Provided data -
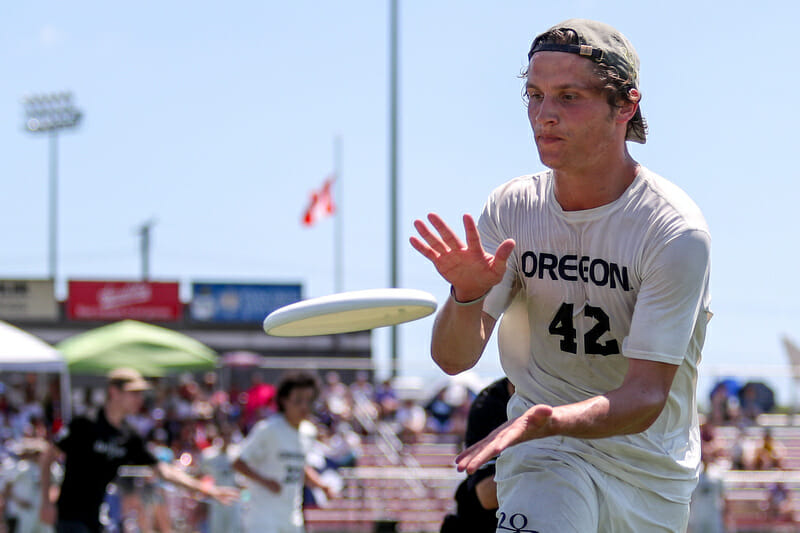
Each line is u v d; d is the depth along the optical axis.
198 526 9.87
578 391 2.66
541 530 2.49
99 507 6.58
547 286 2.59
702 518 10.97
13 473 9.85
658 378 2.38
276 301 26.53
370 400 16.73
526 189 2.65
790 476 12.66
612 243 2.46
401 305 2.69
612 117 2.40
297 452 7.27
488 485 3.46
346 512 13.20
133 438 6.71
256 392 15.64
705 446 11.20
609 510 2.60
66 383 13.66
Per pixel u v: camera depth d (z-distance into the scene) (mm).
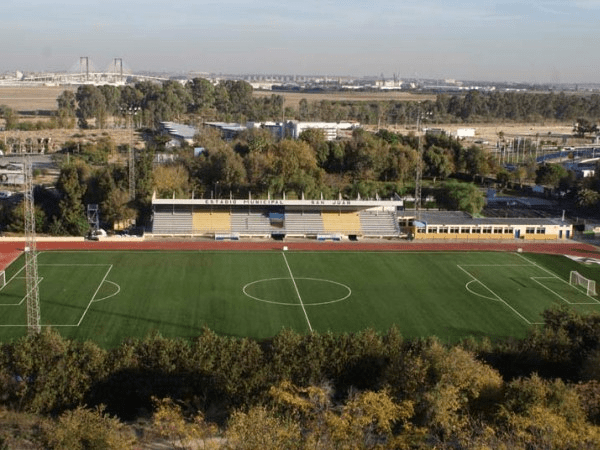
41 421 56094
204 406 59750
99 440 47906
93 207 141125
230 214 144125
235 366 61750
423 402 51812
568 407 50062
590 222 158625
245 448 44469
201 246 131500
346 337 67188
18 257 118750
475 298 101875
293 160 180000
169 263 118125
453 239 141750
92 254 122938
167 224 140500
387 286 107250
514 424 46938
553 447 44531
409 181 197375
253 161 178500
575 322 74188
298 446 44625
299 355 64562
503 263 122500
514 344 71250
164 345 64312
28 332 75000
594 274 115688
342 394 62906
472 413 52156
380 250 131250
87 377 60906
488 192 192875
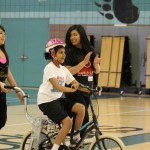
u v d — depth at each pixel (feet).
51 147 31.19
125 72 97.09
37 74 108.27
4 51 33.81
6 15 111.14
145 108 72.23
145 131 50.80
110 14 99.86
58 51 31.01
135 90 96.99
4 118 33.35
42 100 31.04
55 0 105.81
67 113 32.30
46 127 31.55
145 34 97.09
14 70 110.32
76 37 34.24
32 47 108.68
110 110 69.26
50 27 106.73
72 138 31.68
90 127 31.04
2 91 31.91
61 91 31.19
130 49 98.73
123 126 54.13
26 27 109.09
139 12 97.09
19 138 45.09
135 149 40.27
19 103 77.15
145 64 96.94
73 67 33.60
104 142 30.09
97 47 101.71
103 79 97.45
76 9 103.60
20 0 109.50
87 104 34.27
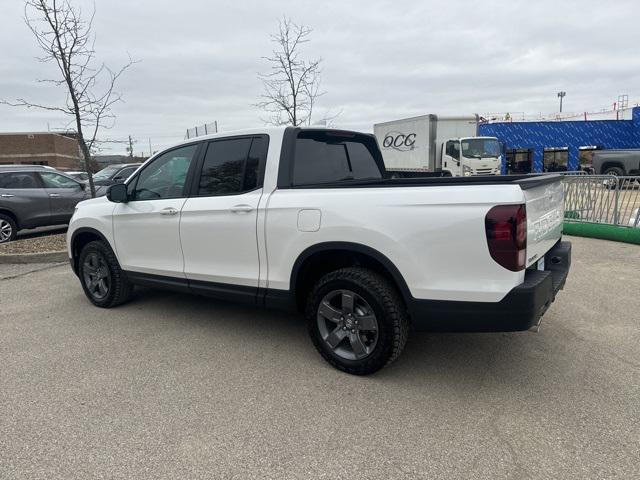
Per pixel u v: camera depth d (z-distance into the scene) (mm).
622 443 2689
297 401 3242
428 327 3279
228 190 4211
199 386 3479
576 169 30688
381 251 3301
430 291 3178
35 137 45062
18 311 5355
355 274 3443
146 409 3164
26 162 45000
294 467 2557
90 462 2621
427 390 3359
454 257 3086
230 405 3203
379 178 5047
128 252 5020
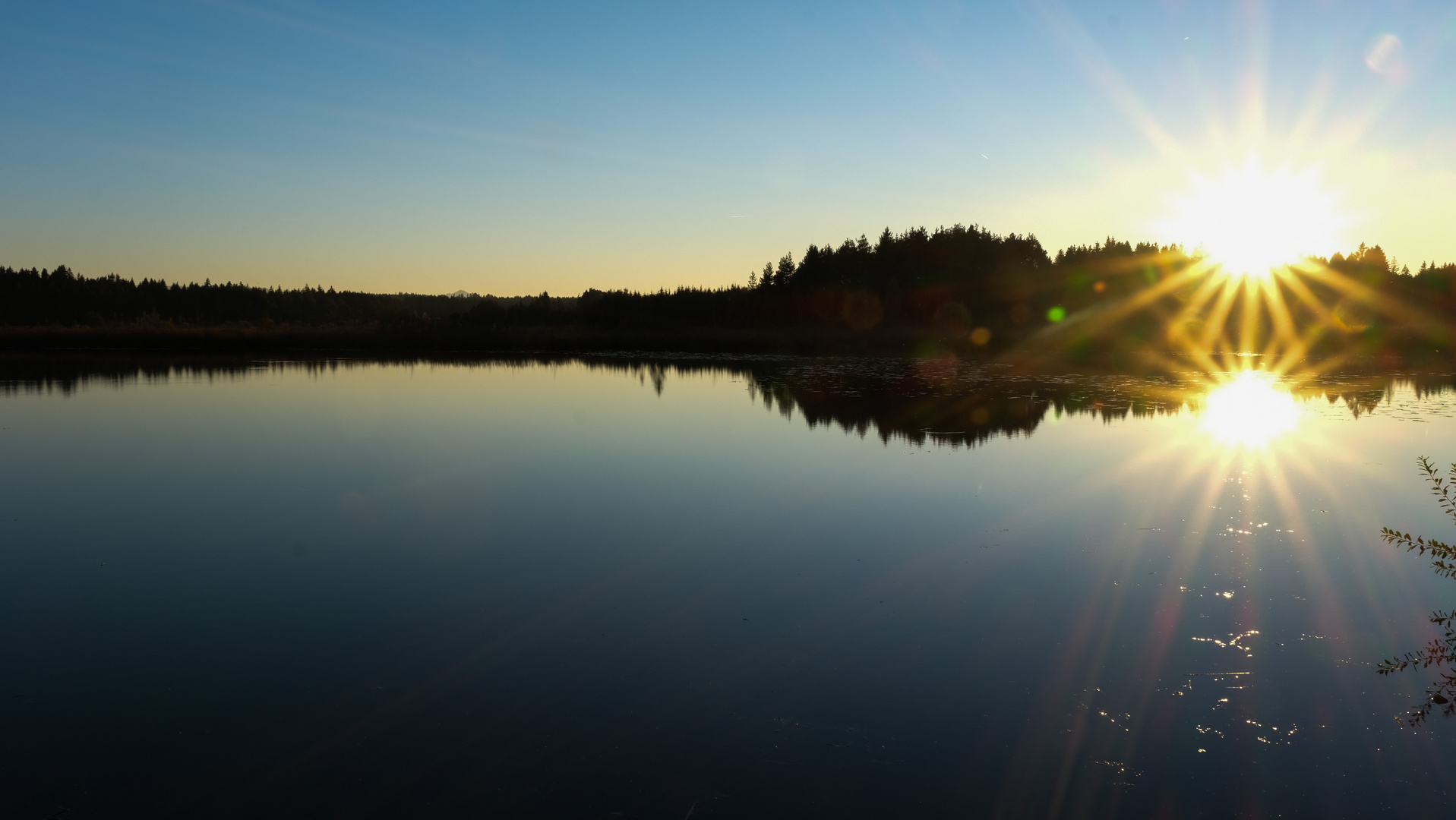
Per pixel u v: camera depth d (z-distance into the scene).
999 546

Try it - When you reproduce the entries above, keep every word exact and leave the images out.

Finished task -
Each line is u v d; d is the depth along the optical axis.
198 526 9.87
578 391 2.66
541 530 2.49
99 507 6.58
547 286 2.59
702 518 10.97
13 473 9.85
658 378 2.38
276 301 26.53
370 400 16.73
526 189 2.65
790 476 12.66
612 243 2.46
401 305 2.69
612 117 2.40
297 452 7.27
488 485 3.46
346 512 13.20
133 438 6.71
256 392 15.64
705 446 11.20
609 510 2.60
66 383 13.66
Per pixel u v: camera depth d (z-distance into the scene) (mm).
41 421 56094
204 406 59750
99 440 47906
93 207 141125
230 214 144125
235 366 61750
423 402 51812
568 407 50062
590 222 158625
245 448 44469
201 246 131500
346 337 67188
18 257 118750
475 298 101875
293 160 180000
169 263 118125
453 239 141750
92 254 122938
167 224 140500
387 286 107250
514 424 46938
553 447 44531
409 181 197375
253 161 178500
575 322 74188
298 446 44625
299 355 64562
503 263 122500
514 344 71250
164 345 64312
28 332 75000
594 274 115688
342 394 62906
472 413 52156
380 250 131250
87 377 60906
488 192 192875
u v d — depth at each pixel (feet).
51 147 31.19
125 72 97.09
37 74 108.27
4 51 33.81
6 15 111.14
145 108 72.23
145 131 50.80
110 14 99.86
58 51 31.01
135 90 96.99
4 118 33.35
42 100 31.04
55 0 105.81
67 113 32.30
46 127 31.55
145 34 97.09
14 70 110.32
76 37 34.24
32 47 108.68
110 110 69.26
50 27 106.73
72 138 31.68
90 127 31.04
2 91 31.91
61 91 31.19
130 49 98.73
123 126 54.13
26 27 109.09
139 12 97.09
19 138 45.09
135 149 40.27
19 103 77.15
145 64 96.94
73 67 33.60
104 142 30.09
97 47 101.71
103 79 97.45
76 9 103.60
20 0 109.50
87 104 34.27
Per pixel u v: camera depth d (z-distance into the scene) (mm).
622 443 2689
297 401 3242
428 327 3279
228 190 4211
199 386 3479
576 169 30688
381 251 3301
430 291 3178
35 137 45062
18 311 5355
355 274 3443
146 409 3164
26 162 45000
294 467 2557
90 462 2621
427 390 3359
454 257 3086
230 405 3203
379 178 5047
128 252 5020
Per pixel u v: camera depth d (z-distance into the scene).
999 546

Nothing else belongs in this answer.